REQUEST: Set down only what runs from the line containing "PJETER PERKEQI 8" through the last line of the data, exactly as it reads.

RECORD EXCERPTS:
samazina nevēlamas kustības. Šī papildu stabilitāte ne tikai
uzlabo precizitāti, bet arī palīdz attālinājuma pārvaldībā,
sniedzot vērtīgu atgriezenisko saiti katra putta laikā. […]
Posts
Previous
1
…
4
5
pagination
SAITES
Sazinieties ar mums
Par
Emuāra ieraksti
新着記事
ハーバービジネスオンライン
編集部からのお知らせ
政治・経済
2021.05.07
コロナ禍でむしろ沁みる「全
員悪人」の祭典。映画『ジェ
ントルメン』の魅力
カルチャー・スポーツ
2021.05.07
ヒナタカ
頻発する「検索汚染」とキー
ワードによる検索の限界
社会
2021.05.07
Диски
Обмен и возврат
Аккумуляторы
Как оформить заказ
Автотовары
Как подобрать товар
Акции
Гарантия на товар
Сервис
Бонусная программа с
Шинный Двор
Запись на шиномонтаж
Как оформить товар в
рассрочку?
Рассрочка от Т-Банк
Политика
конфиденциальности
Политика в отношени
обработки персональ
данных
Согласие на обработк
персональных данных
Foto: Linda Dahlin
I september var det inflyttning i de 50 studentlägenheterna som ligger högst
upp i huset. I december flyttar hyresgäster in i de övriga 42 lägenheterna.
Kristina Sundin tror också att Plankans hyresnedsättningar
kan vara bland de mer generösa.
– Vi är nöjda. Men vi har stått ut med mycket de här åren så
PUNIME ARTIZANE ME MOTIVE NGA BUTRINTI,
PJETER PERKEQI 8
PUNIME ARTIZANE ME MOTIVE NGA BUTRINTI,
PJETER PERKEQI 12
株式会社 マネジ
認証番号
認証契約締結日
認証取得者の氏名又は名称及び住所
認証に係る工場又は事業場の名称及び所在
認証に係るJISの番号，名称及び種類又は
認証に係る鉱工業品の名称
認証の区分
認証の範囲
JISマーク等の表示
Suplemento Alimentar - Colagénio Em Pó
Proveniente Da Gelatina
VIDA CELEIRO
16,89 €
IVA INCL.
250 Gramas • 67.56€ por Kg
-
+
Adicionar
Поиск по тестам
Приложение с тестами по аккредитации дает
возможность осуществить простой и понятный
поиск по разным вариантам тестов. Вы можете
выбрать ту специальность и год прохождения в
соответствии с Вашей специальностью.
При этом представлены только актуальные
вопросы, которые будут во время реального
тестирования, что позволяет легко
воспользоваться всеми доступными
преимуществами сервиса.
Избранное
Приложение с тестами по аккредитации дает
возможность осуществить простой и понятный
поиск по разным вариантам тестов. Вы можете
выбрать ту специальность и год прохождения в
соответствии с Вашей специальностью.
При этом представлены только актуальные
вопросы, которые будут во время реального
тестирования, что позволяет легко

ANSWER SECTION:
PJETER PERKEQI 8
PUNIME ARTIZANE ME MOTIVE NGA BUTRINTI,
PJETER PERKEQI 12
株式会社 マネジ
認証番号
認証契約締結日
認証取得者の氏名又は名称及び住所
認証に係る工場又は事業場の名称及び所在
認証に係るJISの番号，名称及び種類又は
認証に係る鉱工業品の名称
認証の区分
認証の範囲
JISマーク等の表示
Suplemento Alimentar - Colagénio Em Pó
Proveniente Da Gelatina
VIDA CELEIRO
16,89 €
IVA INCL.
250 Gramas • 67.56€ por Kg
-
+
Adicionar
Поиск по тестам
Приложение с тестами по аккредитации дает
возможность осуществить простой и понятный
поиск по разным вариантам тестов. Вы можете
выбрать ту специальность и год прохождения в
соответствии с Вашей специальностью.
При этом представлены только актуальные
вопросы, которые будут во время реального
тестирования, что позволяет легко
воспользоваться всеми доступными
преимуществами сервиса.
Избранное
Приложение с тестами по аккредитации дает
возможность осуществить простой и понятный
поиск по разным вариантам тестов. Вы можете
выбрать ту специальность и год прохождения в
соответствии с Вашей специальностью.
При этом представлены только актуальные
вопросы, которые будут во время реального
тестирования, что позволяет легко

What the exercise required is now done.